YOUR TASK | Below are entries; count the lines among them that contain the word "labels", and give only the count.

Dataset entries
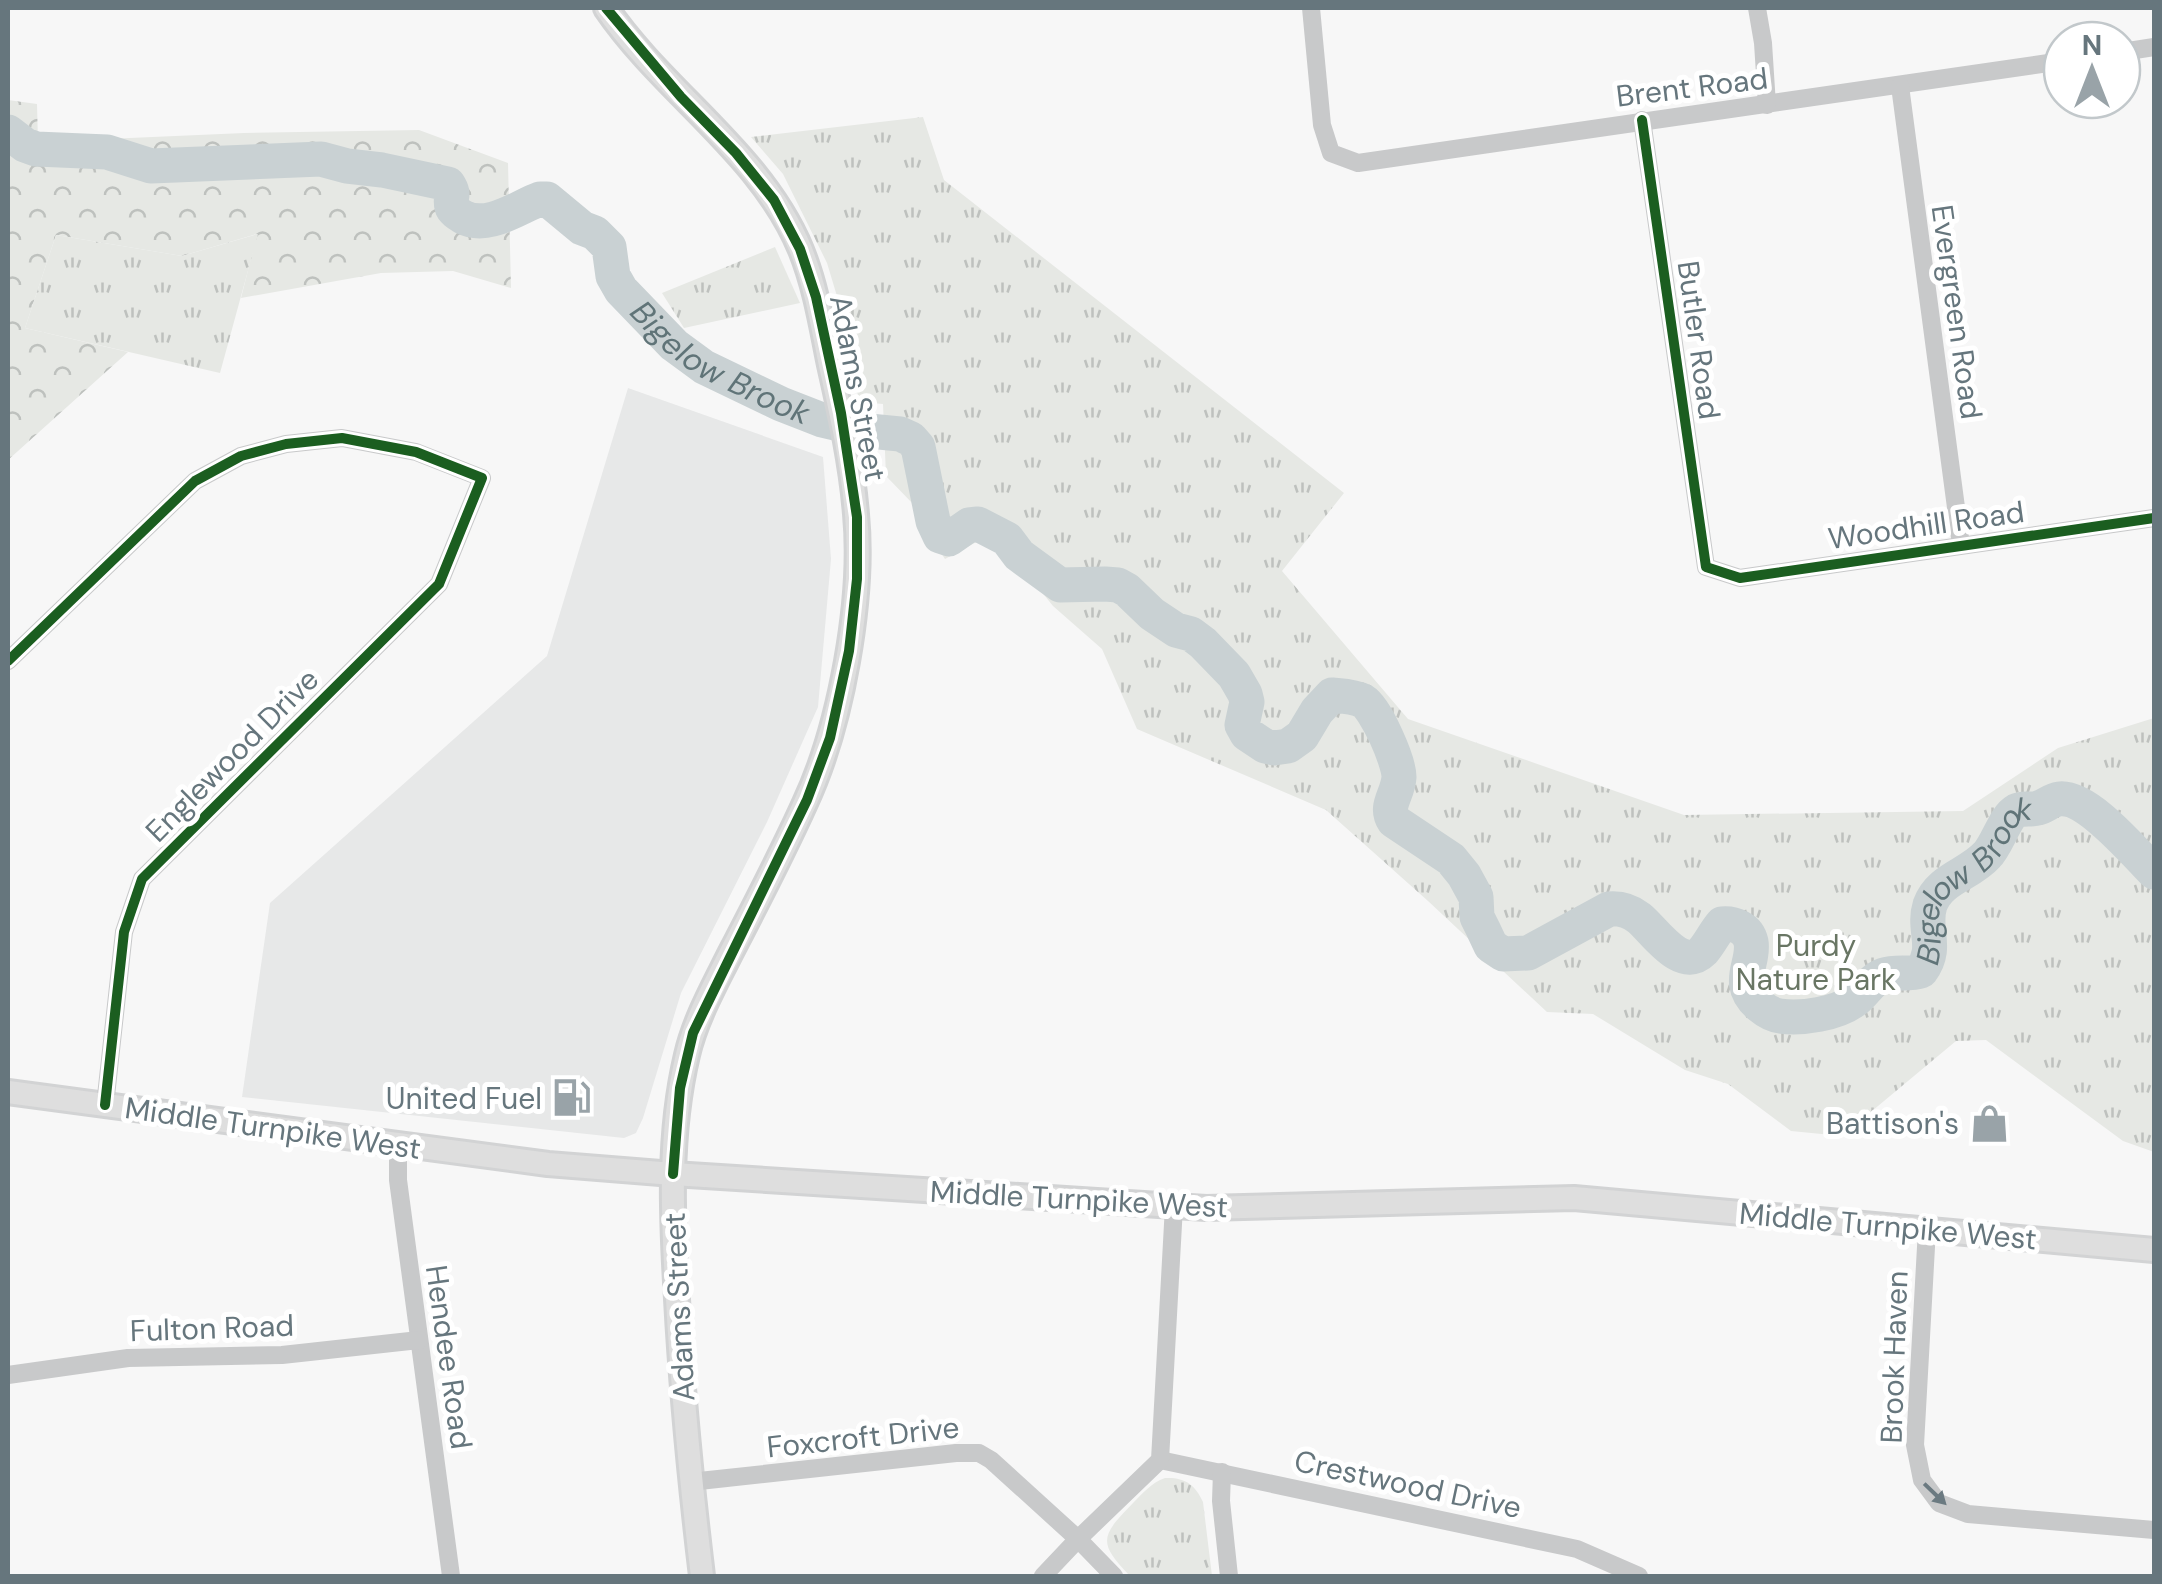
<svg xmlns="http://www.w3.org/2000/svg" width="2162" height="1584" font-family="'DM Sans',sans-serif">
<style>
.built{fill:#e7e8e8}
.forest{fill:url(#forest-crowns)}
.park{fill:url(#park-tufts)}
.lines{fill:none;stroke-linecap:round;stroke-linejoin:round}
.river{stroke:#c9d1d3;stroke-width:35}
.secondary-casing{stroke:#d2d3d4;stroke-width:28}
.minor{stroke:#c8c9ca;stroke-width:18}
.secondary{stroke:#dedede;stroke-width:22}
.cycleway-casing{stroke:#fff;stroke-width:16}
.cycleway{stroke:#1b5e20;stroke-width:10}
.oneway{fill:#6b7a81}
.labels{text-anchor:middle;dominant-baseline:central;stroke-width:10;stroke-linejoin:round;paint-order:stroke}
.street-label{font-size:30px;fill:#66767d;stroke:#fff}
.park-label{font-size:30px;fill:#697664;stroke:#fff}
.poi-label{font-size:30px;fill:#66767d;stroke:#fff;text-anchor:end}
.water-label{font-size:32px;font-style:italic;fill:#607478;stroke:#fff}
</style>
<defs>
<pattern id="forest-crowns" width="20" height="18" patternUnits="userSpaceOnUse" patternTransform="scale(2.5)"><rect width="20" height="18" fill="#e6e8e4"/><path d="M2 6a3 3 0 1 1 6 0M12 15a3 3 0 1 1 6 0" fill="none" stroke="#bec1be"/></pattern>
<pattern id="park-tufts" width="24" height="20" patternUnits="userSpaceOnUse" patternTransform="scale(2.5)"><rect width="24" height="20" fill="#e6e8e4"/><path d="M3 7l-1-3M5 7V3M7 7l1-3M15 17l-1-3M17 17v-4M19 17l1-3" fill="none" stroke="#bec1be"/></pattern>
</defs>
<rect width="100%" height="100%" fill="#f7f7f7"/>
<polygon class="built" points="628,388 823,457 831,559 818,707 767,822 681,993 643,1118 636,1133 624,1138 242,1097 270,903 547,656"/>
<polygon class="forest" points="8,100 37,104 38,142 244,133 419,130 508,163 511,288 453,271 381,273 241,298 257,234 182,256 56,235 25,328 128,352 8,460"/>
<g class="park">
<polygon points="923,117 944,180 1344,493 1282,571 1408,719 1684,815 1963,811 2058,748 2154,718 2154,1152 2123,1141 1986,1040 1956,1041 1842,1136 1791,1131 1728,1084 1685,1070 1593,1014 1547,1012 1428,901 1326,810 1137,729 1102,649 1053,606 1012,555 999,533 982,539 945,559 930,536 914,505 886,476 883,404 859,402 846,326 827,263 783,174 751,137"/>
<polygon points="258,234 220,373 25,328 56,235 182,256"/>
<polygon points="775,247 800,303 684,328 662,293"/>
<path d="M 1165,1478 C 1184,1477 1195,1484 1203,1502 L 1212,1576 L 1130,1576 C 1097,1542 1101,1536 1133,1503 C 1143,1493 1151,1483 1165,1478 Z"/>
</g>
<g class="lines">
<path class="river" id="s1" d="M 8,132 L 25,145 L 36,149 L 107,152 L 151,166 L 321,159 L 347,166 L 382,170 L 448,184 C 456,196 449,196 452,207 C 453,211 460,215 463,217 C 488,230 518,207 540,199 L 547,199 L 582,228 L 595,233 L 609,247 L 613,276 L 621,290 L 674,345 L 704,367 L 781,404 L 822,420 L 869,431 L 900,434 L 911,439 L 918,447 L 933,521 L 940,536 L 949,539 L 969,525 L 978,524 L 1007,539 L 1019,555 L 1060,585 L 1105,584 L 1118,585 L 1127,590 L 1152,614 L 1176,630 L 1191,634 L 1203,643 L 1234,675 L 1245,694 L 1247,702 L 1242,725 L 1247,734 L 1265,746 L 1274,748 L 1288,746 L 1302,736 L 1317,711 L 1332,695 C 1342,696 1353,696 1363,701 C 1376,709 1399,761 1399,777 C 1398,795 1384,806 1394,821 L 1451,859 L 1464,875 L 1476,897 L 1477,917 L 1483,929 L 1491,946 L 1503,954 L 1528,953 L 1609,909 C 1621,908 1630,911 1639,918 C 1654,930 1681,973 1703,951 C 1710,943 1715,932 1722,924 C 1734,923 1748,928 1751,942 C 1755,964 1733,983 1760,1006 C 1766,1011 1773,1015 1780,1016 C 1802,1019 1837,1014 1855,1000 C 1866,992 1870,980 1884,975 C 1896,971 1909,975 1921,971 C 1939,947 1922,930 1930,905 C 1940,878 1969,875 1987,855 C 1997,845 2005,817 2016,811 C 2022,808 2031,810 2038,808 C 2046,806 2051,800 2059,799 C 2087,795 2135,853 2154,872"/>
<defs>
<g id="secondary">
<path d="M 606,8 C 664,93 761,153 801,250 C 816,287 822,326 830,365 C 841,414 852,464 856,514 C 864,599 841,726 805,803 C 782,854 756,904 730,954 C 714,986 695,1020 687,1055 C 668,1135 672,1218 677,1299 C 682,1392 691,1484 702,1576"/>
<polyline points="8,1092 548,1164 673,1174 1206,1208 1574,1198 2154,1250"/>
</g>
</defs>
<use href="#secondary" class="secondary-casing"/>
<g class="minor">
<polyline points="1311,8 1322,125 1331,153 1358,163 2062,61"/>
<polyline points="1757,8 1763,43 1767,105"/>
<polyline points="2122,52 2154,47"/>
<polyline points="1900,86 1961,545"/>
<polyline points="1642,120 1706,567 1740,578 2154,518"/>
<polyline points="8,661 195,481 241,456 286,444 342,438 416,452 482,478 439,584 142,879 124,932 105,1105"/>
<polyline points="398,1144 398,1180 451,1576"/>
<polyline points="1927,1229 1915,1445 1922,1480 1939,1503 1968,1514 2154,1530"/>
<polyline points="8,1375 128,1358 282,1355 419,1340"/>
<polyline points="1160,1460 1577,1549 1639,1576"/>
<polyline points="1222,1472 1221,1501 1229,1576"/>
<polyline points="690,1482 956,1453 979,1453 991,1460 1078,1539 1114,1576"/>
<polyline points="1043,1576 1078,1539 1160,1460 1174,1206"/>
</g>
<use href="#secondary" class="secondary"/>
<defs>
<g id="cycleway">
<polyline points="606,8 681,97 736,153 774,200 800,249 816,297 841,413 857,517 857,579 849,651 830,738 807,800 693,1033 680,1088 673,1174"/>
<polyline points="1642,120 1706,567 1740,578 2154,518"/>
<polyline points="8,661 195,481 241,456 286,444 342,438 416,452 482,478 439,584 142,879 124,932 105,1105"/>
</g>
</defs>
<use href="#cycleway" class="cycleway-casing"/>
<use href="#cycleway" class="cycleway"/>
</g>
<defs><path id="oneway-solid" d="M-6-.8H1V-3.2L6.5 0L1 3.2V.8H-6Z" transform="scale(2.5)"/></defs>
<use class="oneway" href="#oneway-solid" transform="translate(1935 1494) rotate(44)"/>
<defs>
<symbol id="fuel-bare" viewBox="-9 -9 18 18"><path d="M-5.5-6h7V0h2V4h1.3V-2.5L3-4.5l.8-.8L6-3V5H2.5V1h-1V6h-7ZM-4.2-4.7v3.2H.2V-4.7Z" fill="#99a3a8" stroke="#fff" stroke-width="2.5" paint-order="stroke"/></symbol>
<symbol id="shop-bare" viewBox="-9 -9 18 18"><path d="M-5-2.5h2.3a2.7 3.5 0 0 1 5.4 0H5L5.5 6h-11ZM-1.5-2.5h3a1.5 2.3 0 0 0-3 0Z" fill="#99a3a8" stroke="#fff" stroke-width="2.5" paint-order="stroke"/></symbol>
</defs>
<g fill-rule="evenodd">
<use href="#fuel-bare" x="544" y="1070" width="55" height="55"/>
<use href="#shop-bare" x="1962" y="1096" width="55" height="55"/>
</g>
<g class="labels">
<g class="street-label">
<text transform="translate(1692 87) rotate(-7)">Brent Road</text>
<text transform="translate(1957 312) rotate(82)">Evergreen Road</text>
<text transform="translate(1699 340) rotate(82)">Butler Road</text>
<text transform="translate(858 388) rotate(79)">Adams Street</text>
<text transform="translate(1926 525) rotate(-8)">Woodhill Road</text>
<text transform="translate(232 755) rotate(-45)">Englewood Drive</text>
<text transform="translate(273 1128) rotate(8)">Middle Turnpike West</text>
<text transform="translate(1079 1199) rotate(3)">Middle Turnpike West</text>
<text transform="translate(1888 1226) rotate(5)">Middle Turnpike West</text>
<text transform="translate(679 1307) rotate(-93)">Adams Street</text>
<text transform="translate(212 1328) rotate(-2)">Fulton Road</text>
<text transform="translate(449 1357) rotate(82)">Hendee Road</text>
<text transform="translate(1894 1357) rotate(-88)">Brook Haven</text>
<text transform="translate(863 1437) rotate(-6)">Foxcroft Drive</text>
<text transform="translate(1408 1484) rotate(12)">Crestwood Drive</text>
</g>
<g class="park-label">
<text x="1816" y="945">Purdy<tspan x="1816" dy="34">Nature Park</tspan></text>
</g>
<g class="poi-label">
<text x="542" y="1098">United Fuel</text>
<text x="1959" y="1123">Battison's</text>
</g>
<g class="water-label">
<text stroke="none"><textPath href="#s1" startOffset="828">Bigelow Brook</textPath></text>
<text stroke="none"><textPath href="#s1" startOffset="2672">Bigelow Brook</textPath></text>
</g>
</g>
<rect width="2162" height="1584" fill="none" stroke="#66767d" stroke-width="20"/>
<g transform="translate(2092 70)"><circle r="48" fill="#ffffff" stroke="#c2c8cb" stroke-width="2.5"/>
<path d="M0-8L18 38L0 25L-18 38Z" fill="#99a3a8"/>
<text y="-15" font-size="28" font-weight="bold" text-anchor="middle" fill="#66767d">N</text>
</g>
</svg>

ANSWER FOR THIS EXERCISE | 2